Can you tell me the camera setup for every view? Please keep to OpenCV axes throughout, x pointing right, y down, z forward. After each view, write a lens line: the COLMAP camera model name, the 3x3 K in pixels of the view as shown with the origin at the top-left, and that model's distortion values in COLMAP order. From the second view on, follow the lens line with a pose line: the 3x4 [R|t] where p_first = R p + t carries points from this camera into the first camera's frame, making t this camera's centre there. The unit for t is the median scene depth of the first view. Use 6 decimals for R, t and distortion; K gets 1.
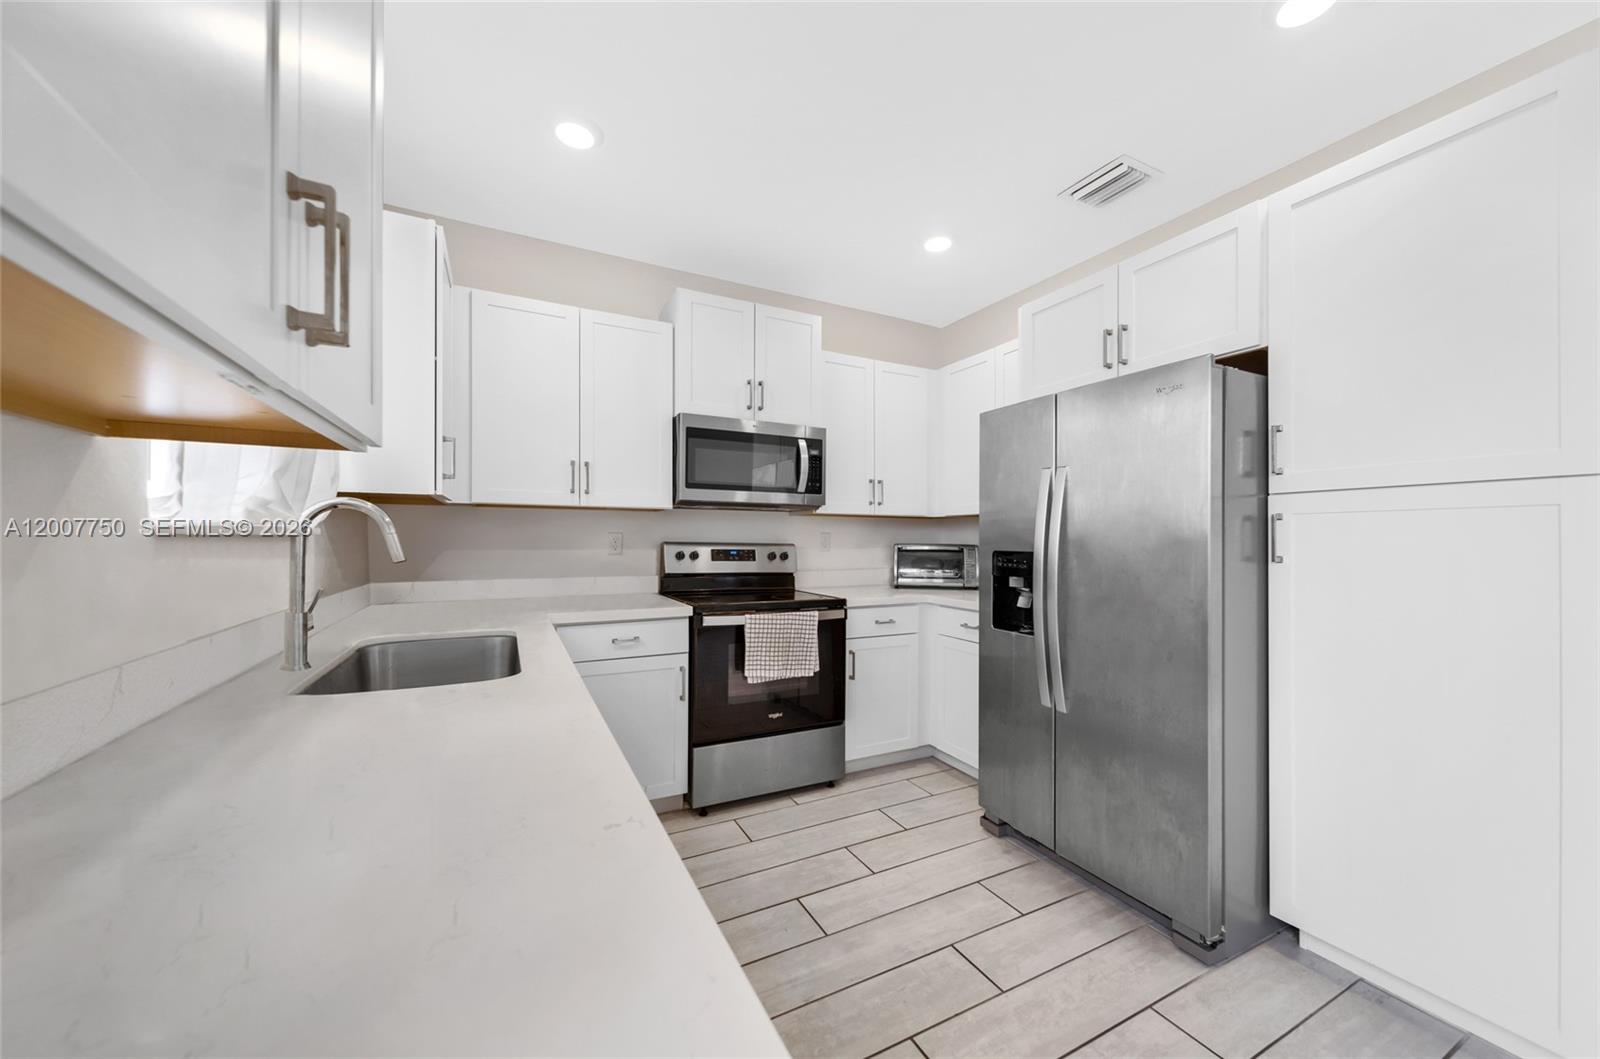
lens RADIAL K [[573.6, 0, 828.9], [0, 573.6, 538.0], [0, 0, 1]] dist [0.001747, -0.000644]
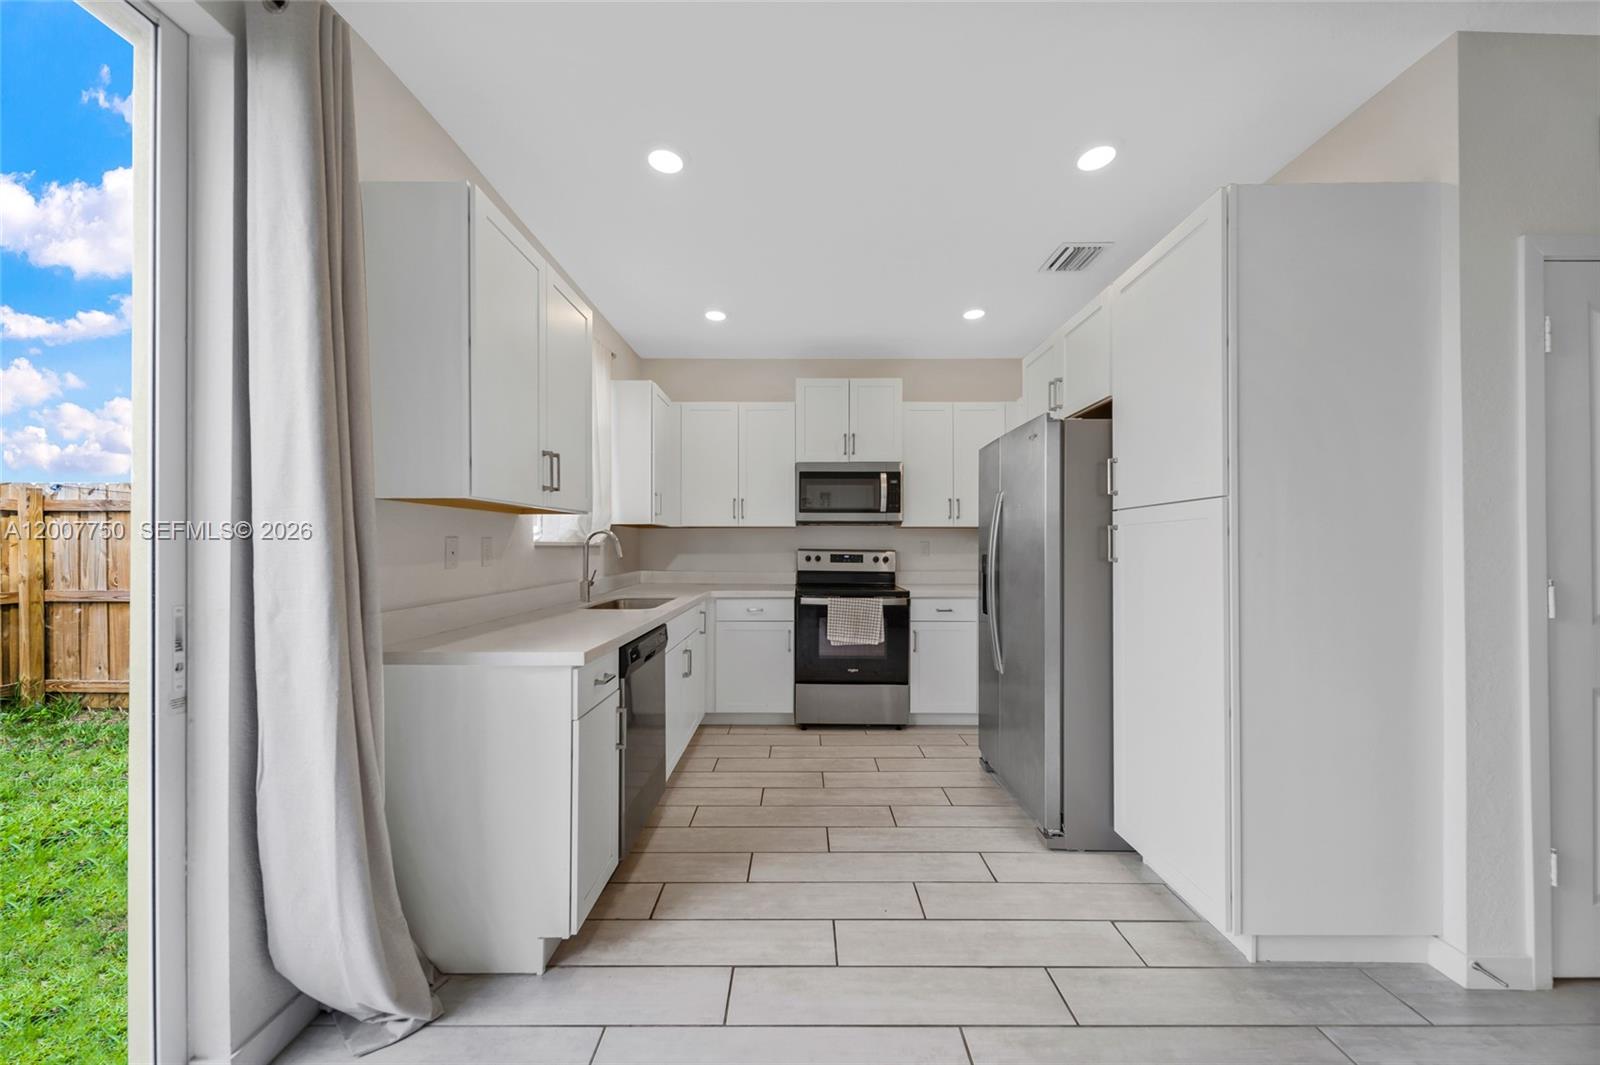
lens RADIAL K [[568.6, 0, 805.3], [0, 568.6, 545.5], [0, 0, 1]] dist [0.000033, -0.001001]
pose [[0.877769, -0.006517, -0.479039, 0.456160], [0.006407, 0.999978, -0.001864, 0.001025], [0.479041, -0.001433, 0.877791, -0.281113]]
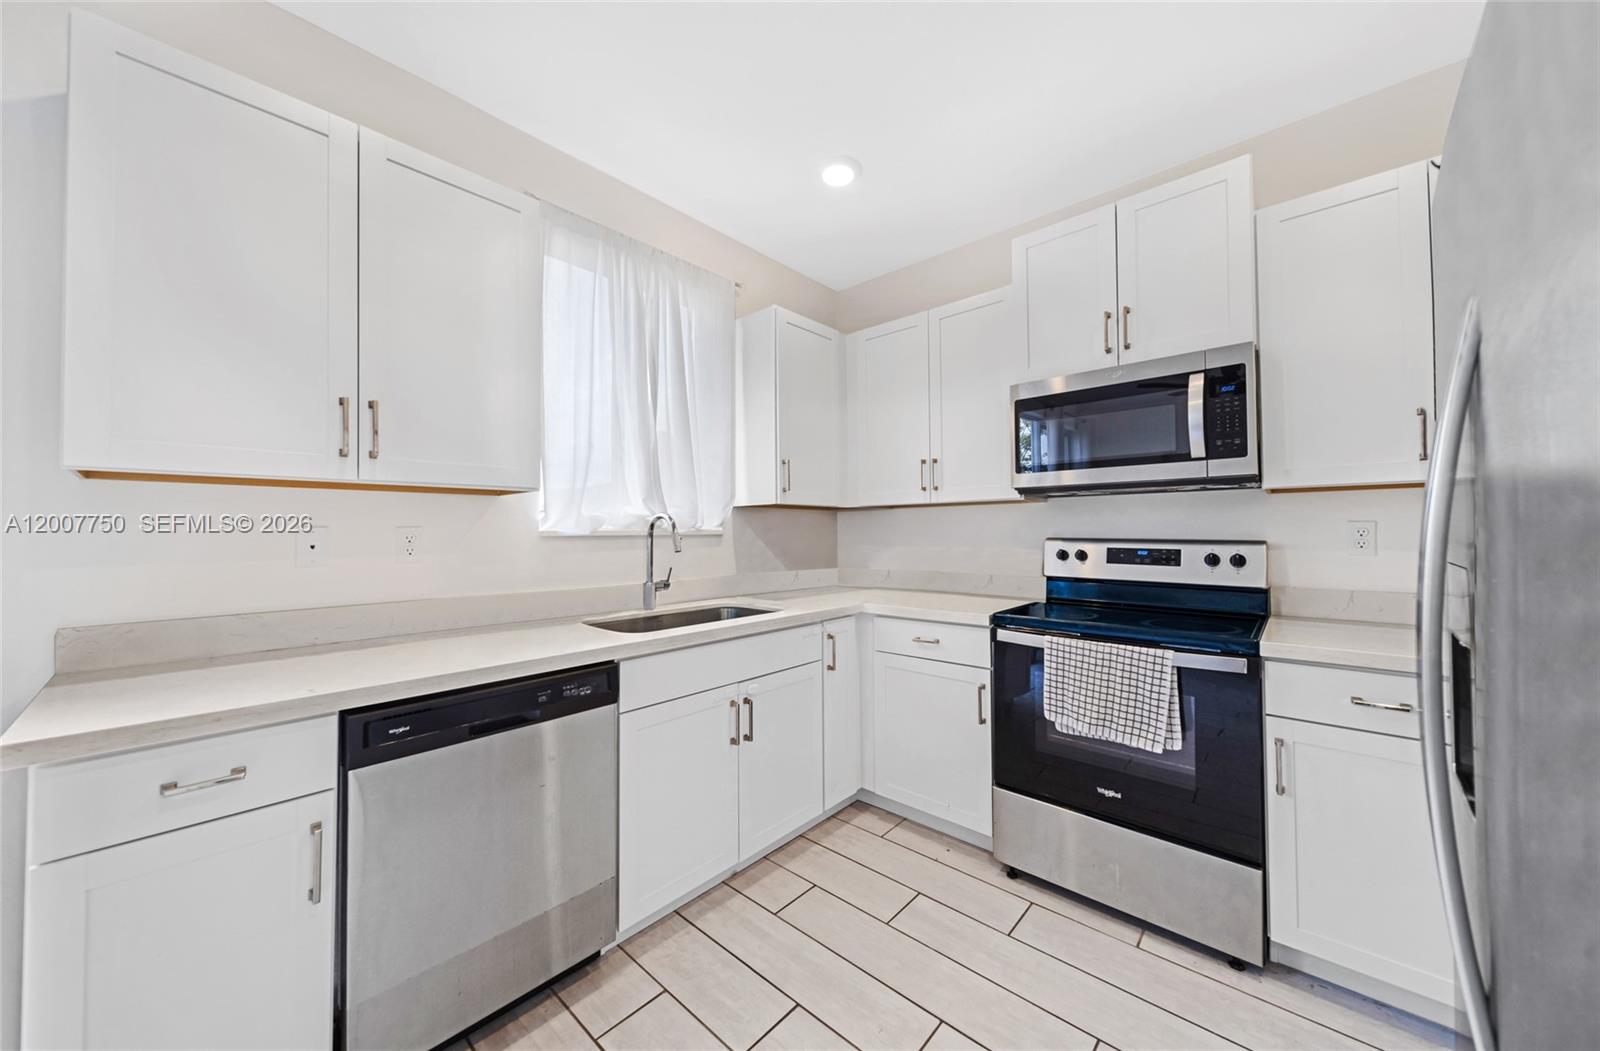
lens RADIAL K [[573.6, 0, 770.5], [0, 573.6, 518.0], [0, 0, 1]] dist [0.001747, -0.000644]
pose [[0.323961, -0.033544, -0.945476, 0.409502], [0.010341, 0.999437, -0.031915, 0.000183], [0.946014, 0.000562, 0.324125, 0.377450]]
• • • • • • •
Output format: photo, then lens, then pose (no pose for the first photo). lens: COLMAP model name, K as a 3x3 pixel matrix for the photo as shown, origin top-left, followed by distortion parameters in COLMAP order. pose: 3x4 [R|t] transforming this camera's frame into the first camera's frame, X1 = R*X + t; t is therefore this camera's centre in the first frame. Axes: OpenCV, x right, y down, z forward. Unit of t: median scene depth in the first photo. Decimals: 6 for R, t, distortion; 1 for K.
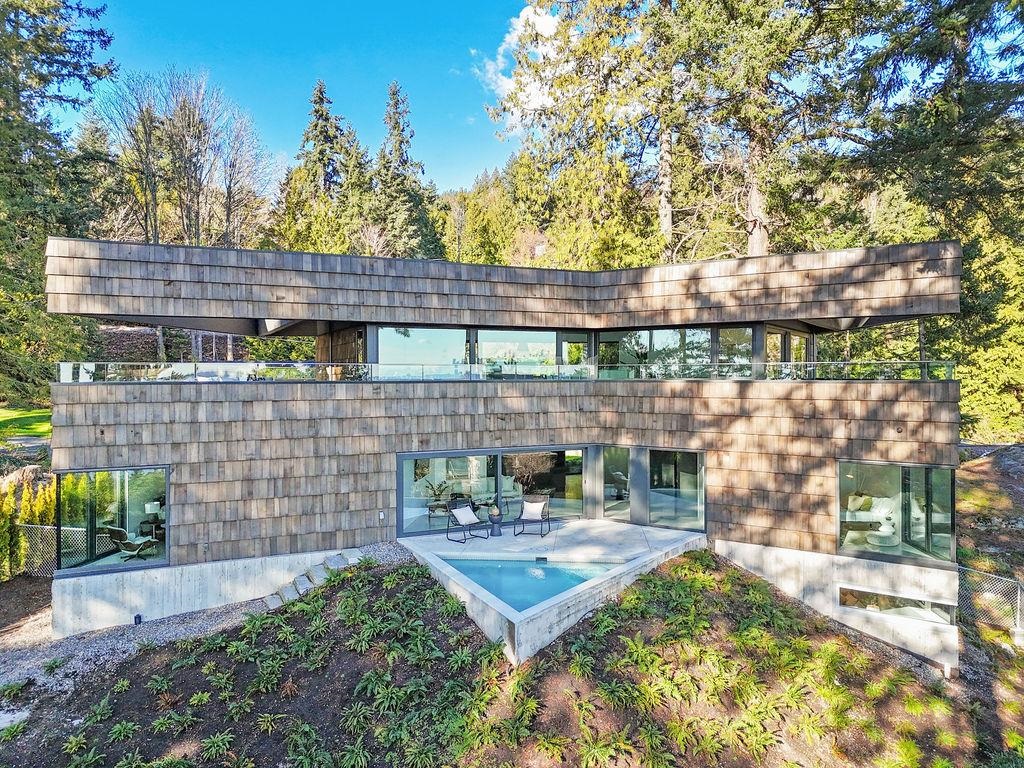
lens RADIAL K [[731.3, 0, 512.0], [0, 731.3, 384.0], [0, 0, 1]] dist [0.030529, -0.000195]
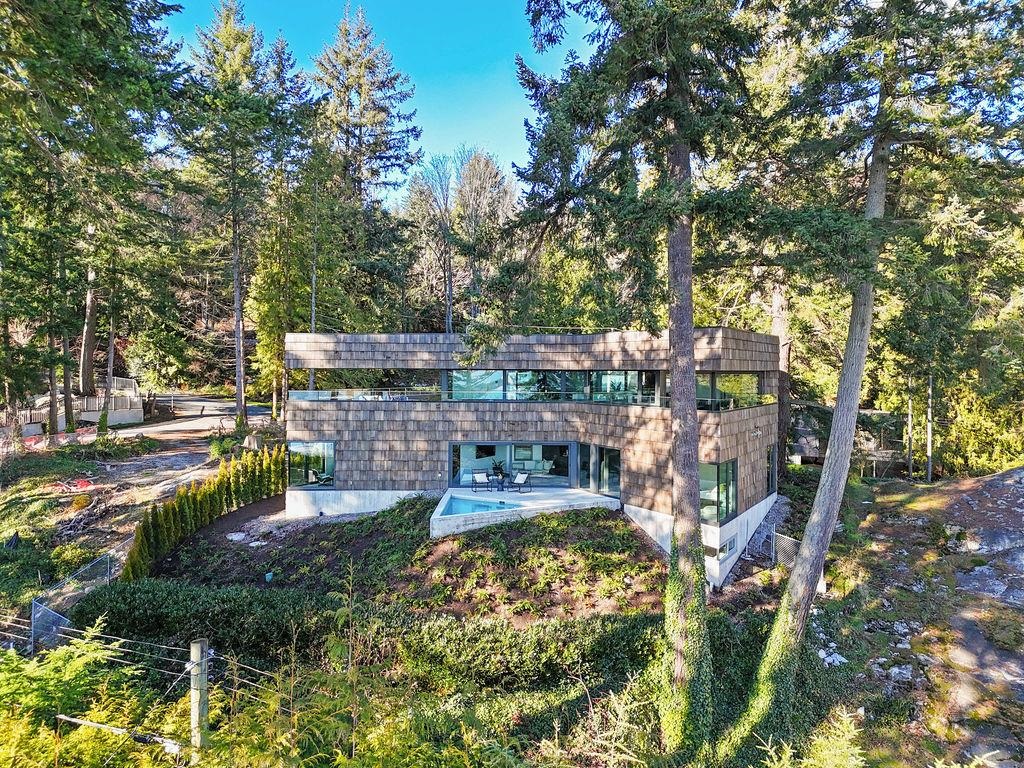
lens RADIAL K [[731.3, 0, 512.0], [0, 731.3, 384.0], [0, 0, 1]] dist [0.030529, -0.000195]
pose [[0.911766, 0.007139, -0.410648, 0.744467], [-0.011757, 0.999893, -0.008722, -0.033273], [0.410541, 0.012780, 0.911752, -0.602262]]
• • • • • • •
Could you return the lines verbatim, starting at the one containing "Can you tell" and stopping after the one containing "0.000562, 0.324125, 0.377450]]", and leave out the pictures?

Can you tell me the camera setup for every view? Please keep to OpenCV axes throughout, x pointing right, y down, z forward. After each view, write a lens line: the COLMAP camera model name, the 3x3 K in pixels of the view as shown with the origin at the top-left, and that model's distortion values in COLMAP order. From the second view on, follow the lens line with a pose line: the 3x4 [R|t] where p_first = R p + t carries points from this camera into the first camera's frame, making t this camera's centre there. The unit for t is the median scene depth of the first view. Use 6 decimals for R, t and distortion; K gets 1.
lens RADIAL K [[573.6, 0, 828.9], [0, 573.6, 538.0], [0, 0, 1]] dist [0.001747, -0.000644]
lens RADIAL K [[568.6, 0, 805.3], [0, 568.6, 545.5], [0, 0, 1]] dist [0.000033, -0.001001]
pose [[0.877769, -0.006517, -0.479039, 0.456160], [0.006407, 0.999978, -0.001864, 0.001025], [0.479041, -0.001433, 0.877791, -0.281113]]
lens RADIAL K [[573.6, 0, 770.5], [0, 573.6, 518.0], [0, 0, 1]] dist [0.001747, -0.000644]
pose [[0.323961, -0.033544, -0.945476, 0.409502], [0.010341, 0.999437, -0.031915, 0.000183], [0.946014, 0.000562, 0.324125, 0.377450]]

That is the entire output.